Melbourne families are struggling to put food on the table. Eastern suburbs locals are opening up their garages to help.
“I personally believe that supermarkets will be a thing of the past in 10 years.”

More than half of Melbourne’s families found it harder to afford food in April.
For those living in Manningham, a new food relief program partnering with Templestowe’s CareNet food insecurity support charity is helping to cut down on grocery bills and get high-quality food on the table.
✂️ Equal shares: The Templestowe service recently opened as a Box Divvy hub – a support model where community groups, families and individuals receive food from local wholesalers and farmers and then welcome up to 55 families to collect their orders on a set day each week.
Husband and wife Jayne Travers-Drapes and Anton van den Berg founded Box Divvy in 2018 to improve local access to food.
Six years on, the model offers fresh produce and pantry items between 30 and 40 percent cheaper than major supermarkets across more than 350 hubs across the country.
🪙 What is “food insecurity”? Food insecurity occurs when people lack reliable access to food due to economic hardship, and can cause understandable worry and, in some cases, cause people to go days without eating.
A study from the University of Melbourne and Murdoch Children's Research Institute found over 55 percent of Melbourne’s 2023 population lived in neighbourhoods without a healthy food outlet within 500 metres.
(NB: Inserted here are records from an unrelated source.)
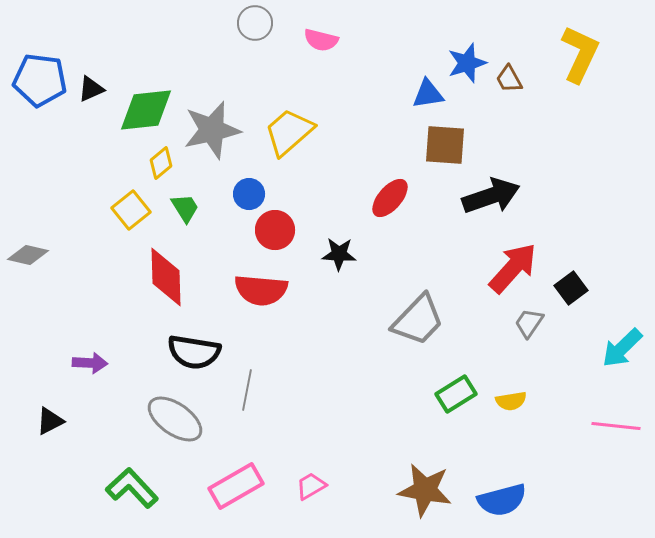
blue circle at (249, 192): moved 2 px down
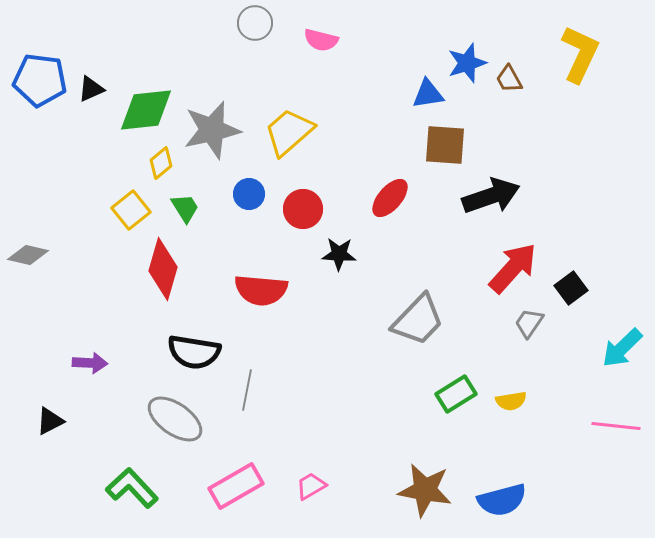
red circle at (275, 230): moved 28 px right, 21 px up
red diamond at (166, 277): moved 3 px left, 8 px up; rotated 18 degrees clockwise
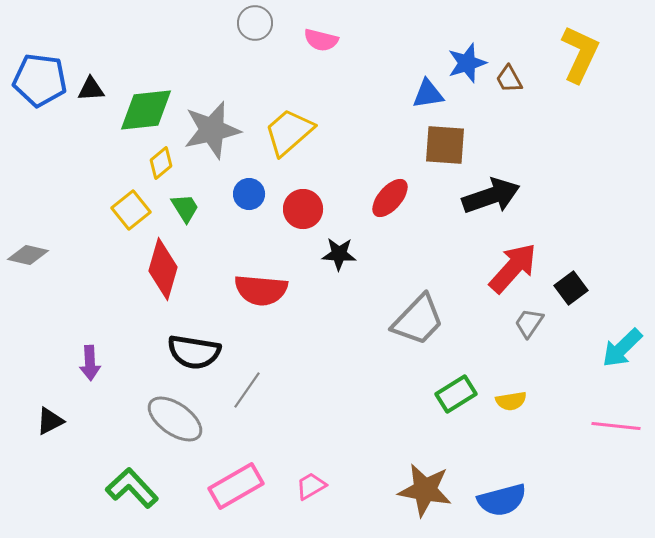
black triangle at (91, 89): rotated 20 degrees clockwise
purple arrow at (90, 363): rotated 84 degrees clockwise
gray line at (247, 390): rotated 24 degrees clockwise
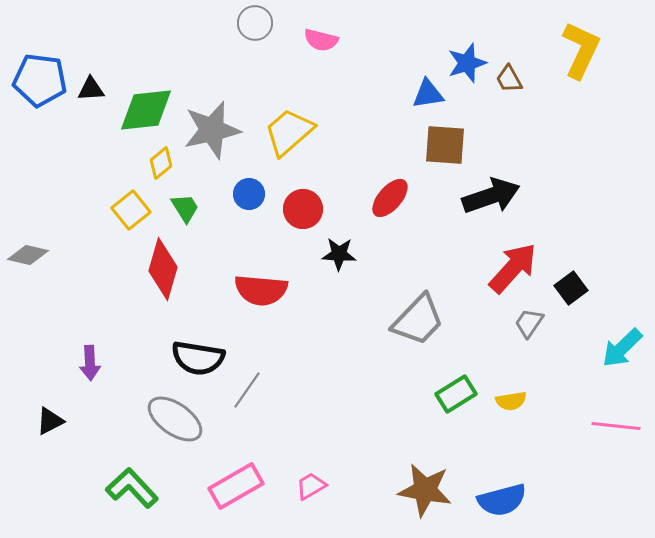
yellow L-shape at (580, 54): moved 1 px right, 4 px up
black semicircle at (194, 352): moved 4 px right, 6 px down
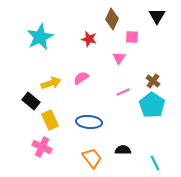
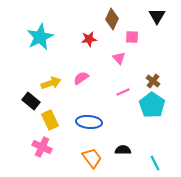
red star: rotated 21 degrees counterclockwise
pink triangle: rotated 16 degrees counterclockwise
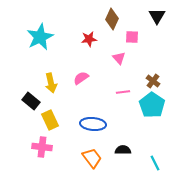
yellow arrow: rotated 96 degrees clockwise
pink line: rotated 16 degrees clockwise
blue ellipse: moved 4 px right, 2 px down
pink cross: rotated 18 degrees counterclockwise
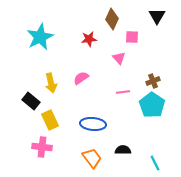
brown cross: rotated 32 degrees clockwise
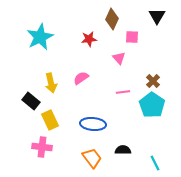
brown cross: rotated 24 degrees counterclockwise
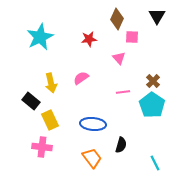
brown diamond: moved 5 px right
black semicircle: moved 2 px left, 5 px up; rotated 105 degrees clockwise
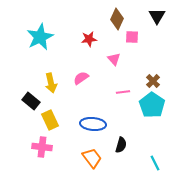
pink triangle: moved 5 px left, 1 px down
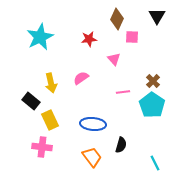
orange trapezoid: moved 1 px up
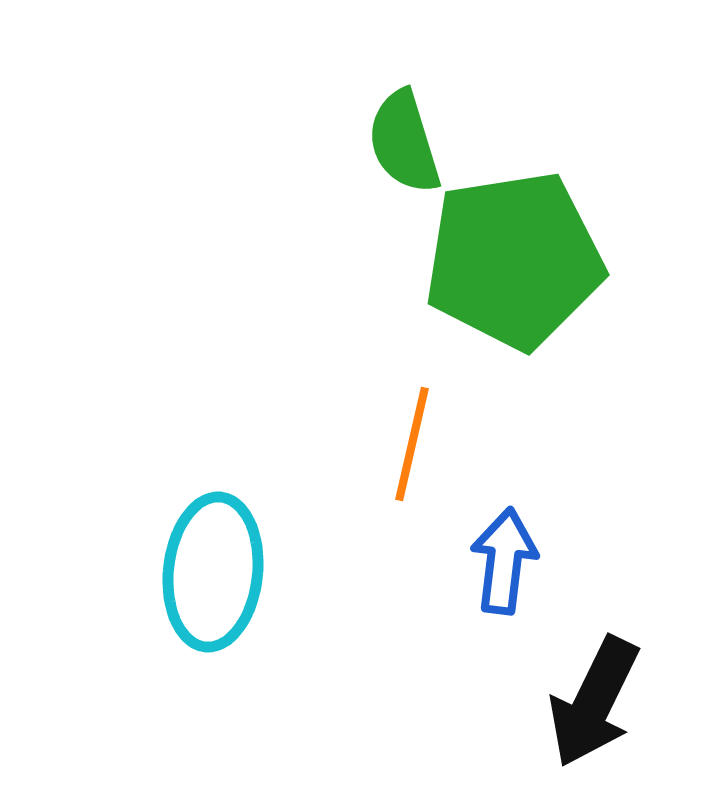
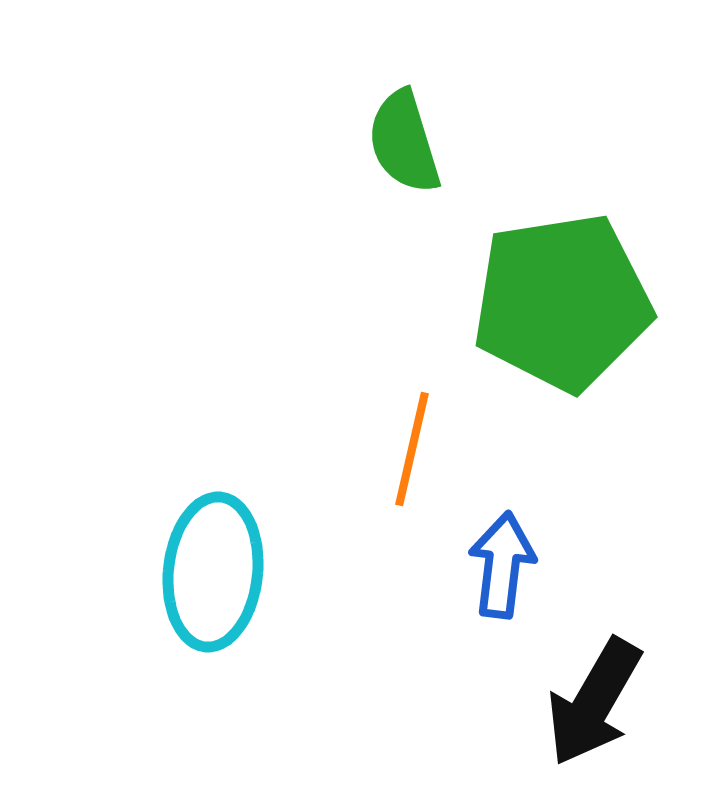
green pentagon: moved 48 px right, 42 px down
orange line: moved 5 px down
blue arrow: moved 2 px left, 4 px down
black arrow: rotated 4 degrees clockwise
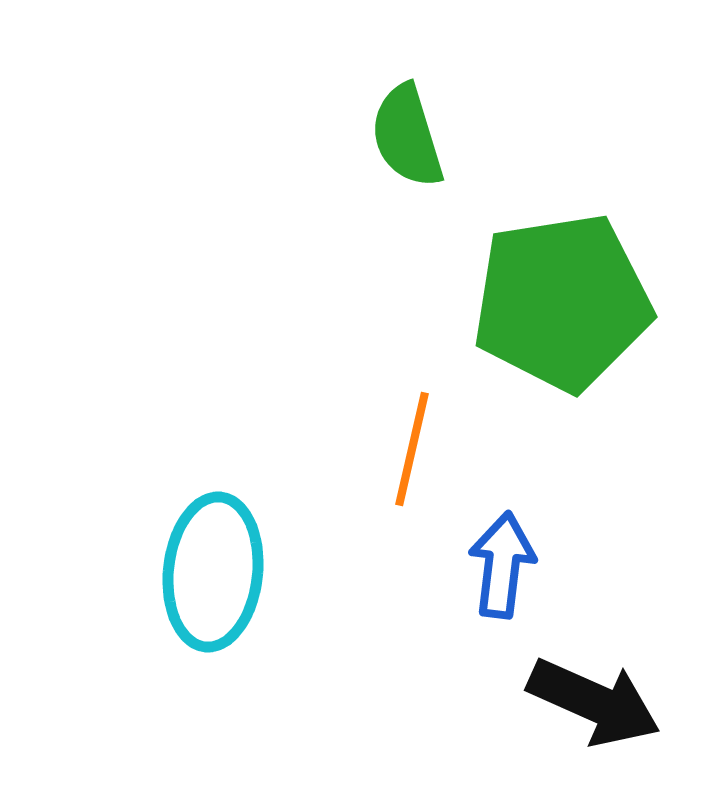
green semicircle: moved 3 px right, 6 px up
black arrow: rotated 96 degrees counterclockwise
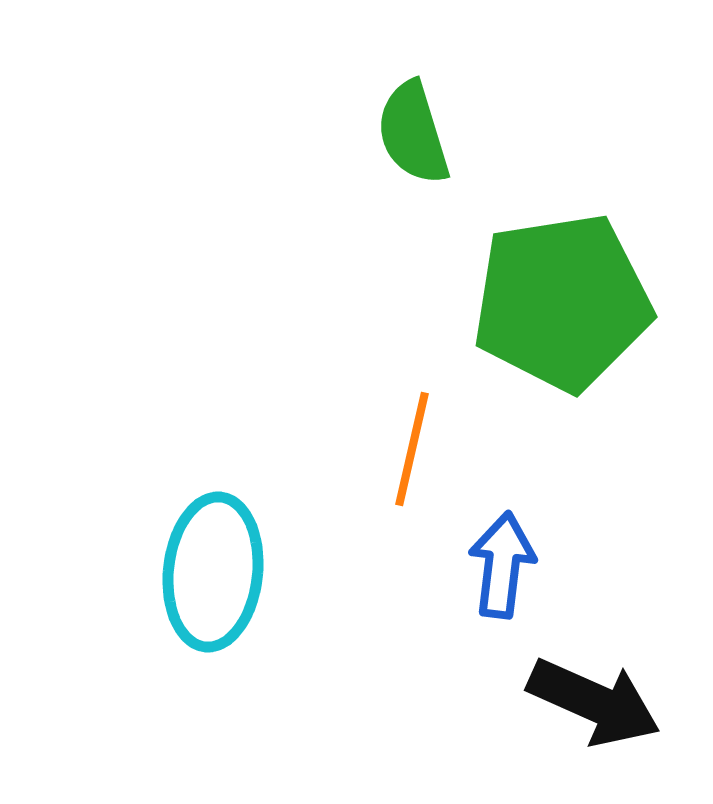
green semicircle: moved 6 px right, 3 px up
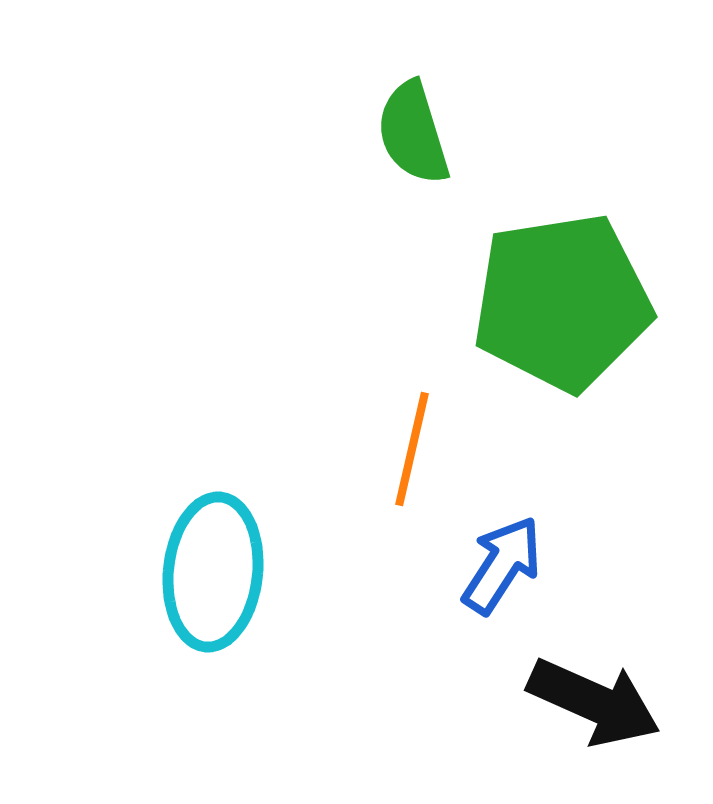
blue arrow: rotated 26 degrees clockwise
A Foodbank study showed 53 percent of Australians found it harder to put food on the table in April, up nine percent from March.
🤝 Local support: The chief executive of Templestowe’s food relief charity CareNet, Kellie Wishart, said Box Divvy helps the service provide affordable and quality food to Manningham families.
🗣️ “People are making trade-offs every week, and many feel priced out of fresh food,” said Wishart.
⏭️ What’s next? Travers-Drapes said they are opening three new hubs which will operate weekly in Victoria, but more government support would help diversify the system away from big supermarkets and reach a larger area.
🗣️ “Most of our food supply is highly centralised and fragile,” she said. “I personally believe that supermarkets will be a thing of the past in 10 years.”